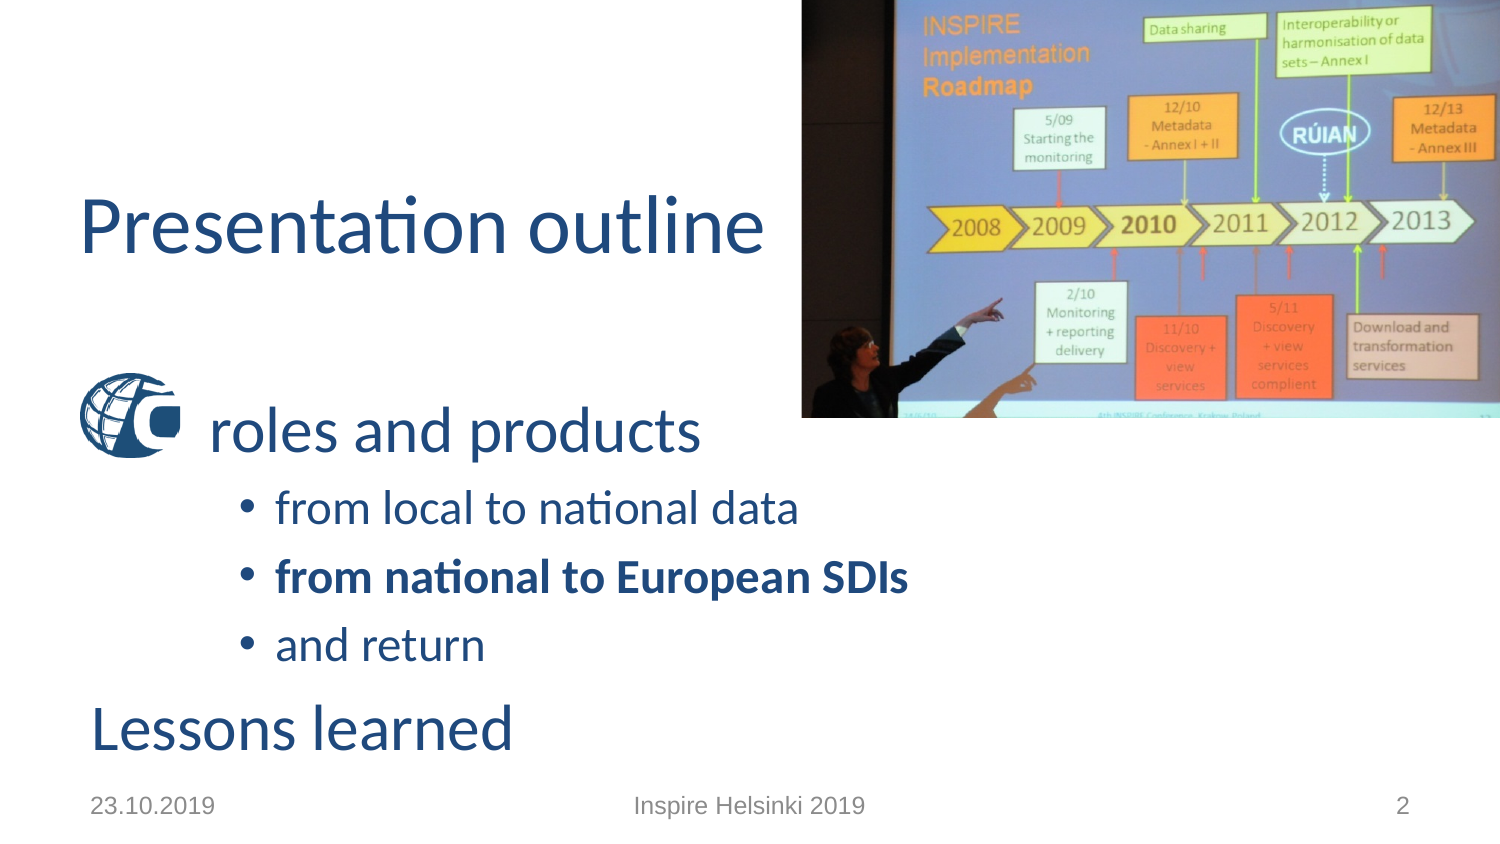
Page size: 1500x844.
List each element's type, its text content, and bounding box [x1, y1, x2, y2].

picture [79, 373, 181, 463]
list roles and products from local to national data from national to European SDIs and return Lessons learned [76, 380, 1427, 773]
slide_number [75, 782, 425, 827]
footer Inspire Helsinki 2019 [512, 782, 988, 827]
title Presentation outline [64, 150, 796, 291]
picture [801, 0, 1500, 418]
slide_number 2 [1074, 782, 1425, 827]
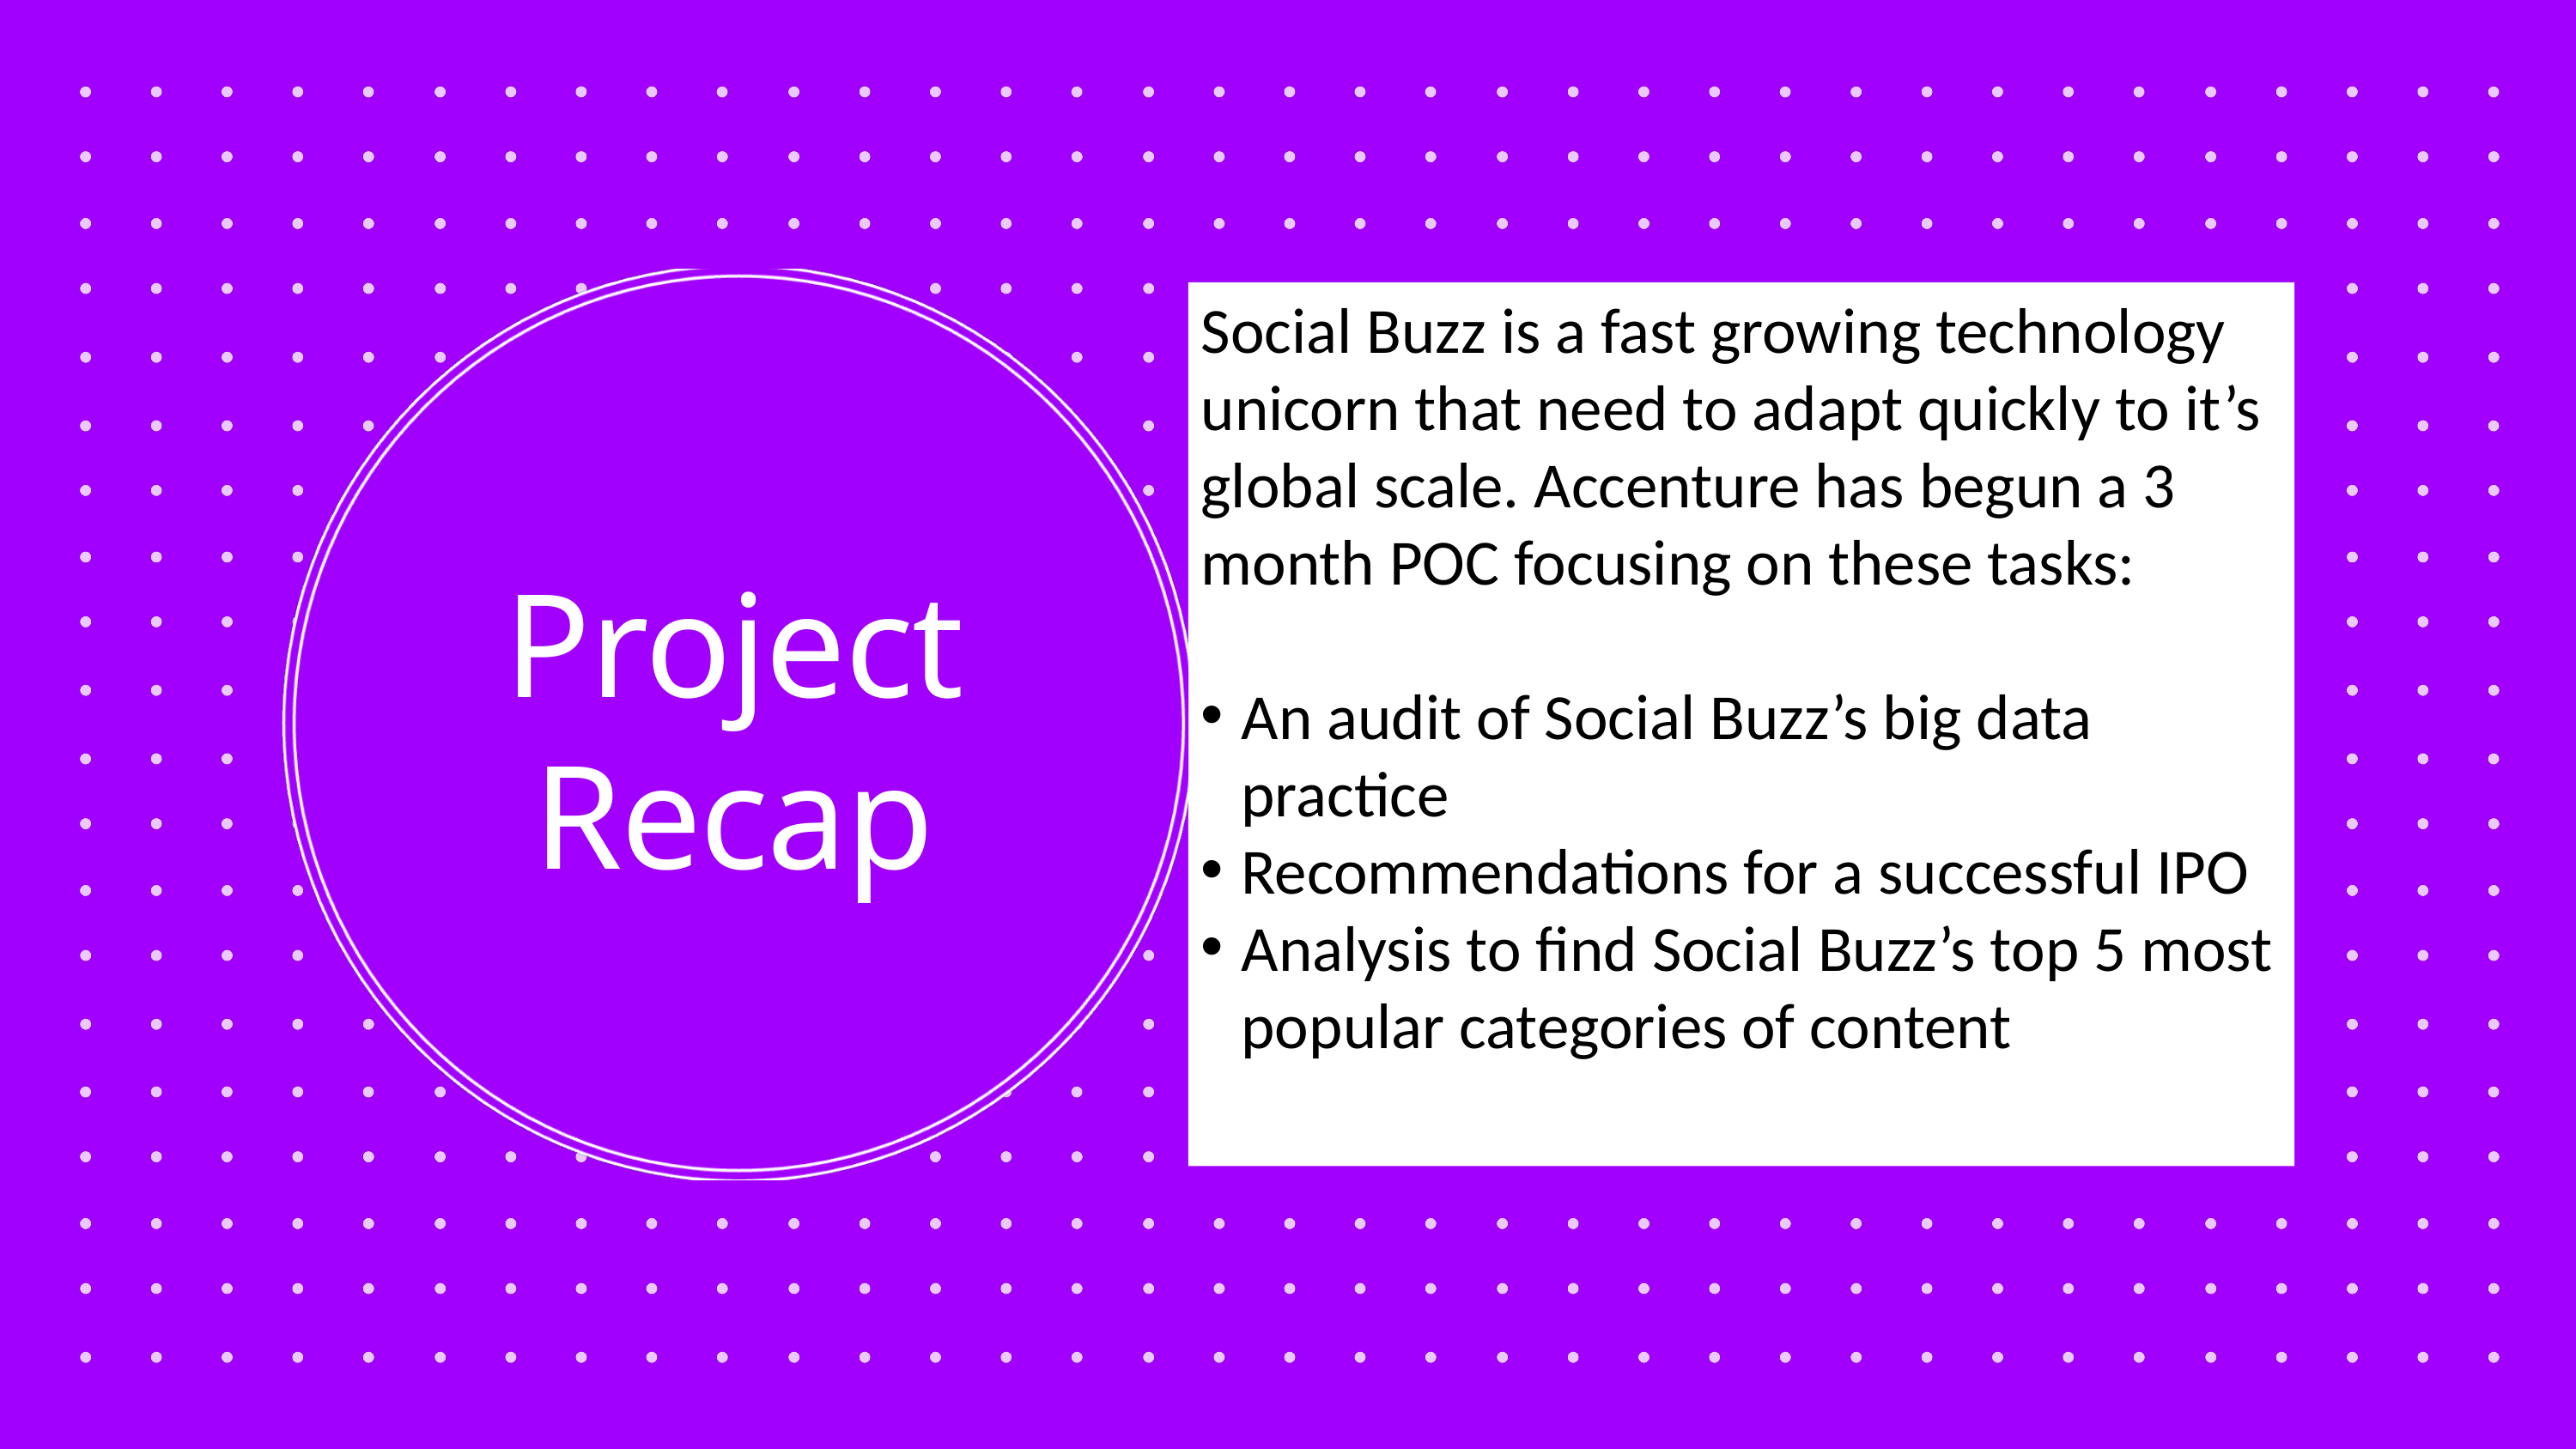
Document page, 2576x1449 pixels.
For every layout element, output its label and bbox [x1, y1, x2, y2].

picture [278, 268, 1189, 1180]
text_box [72, 82, 2504, 1367]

::::::::

◆ EXERCISE BRIEF:
Each entry above should be returned exactly as written, minus its pictures.

◆ ANSWER BELOW:
Page size: 1500x844.
List each element's type, its text content, and bounding box [x1, y1, x2, y2].

picture [79, 373, 181, 463]
list roles and products from local to national data from national to European SDIs and return Lessons learned [76, 380, 1427, 773]
slide_number [75, 782, 425, 827]
footer Inspire Helsinki 2019 [512, 782, 988, 827]
title Presentation outline [64, 150, 796, 291]
picture [801, 0, 1500, 418]
slide_number 2 [1074, 782, 1425, 827]
Document page, 2576x1449 pixels.
For every layout element, output its label and bbox [x1, y1, x2, y2].

picture [278, 268, 1189, 1180]
text_box [72, 82, 2504, 1367]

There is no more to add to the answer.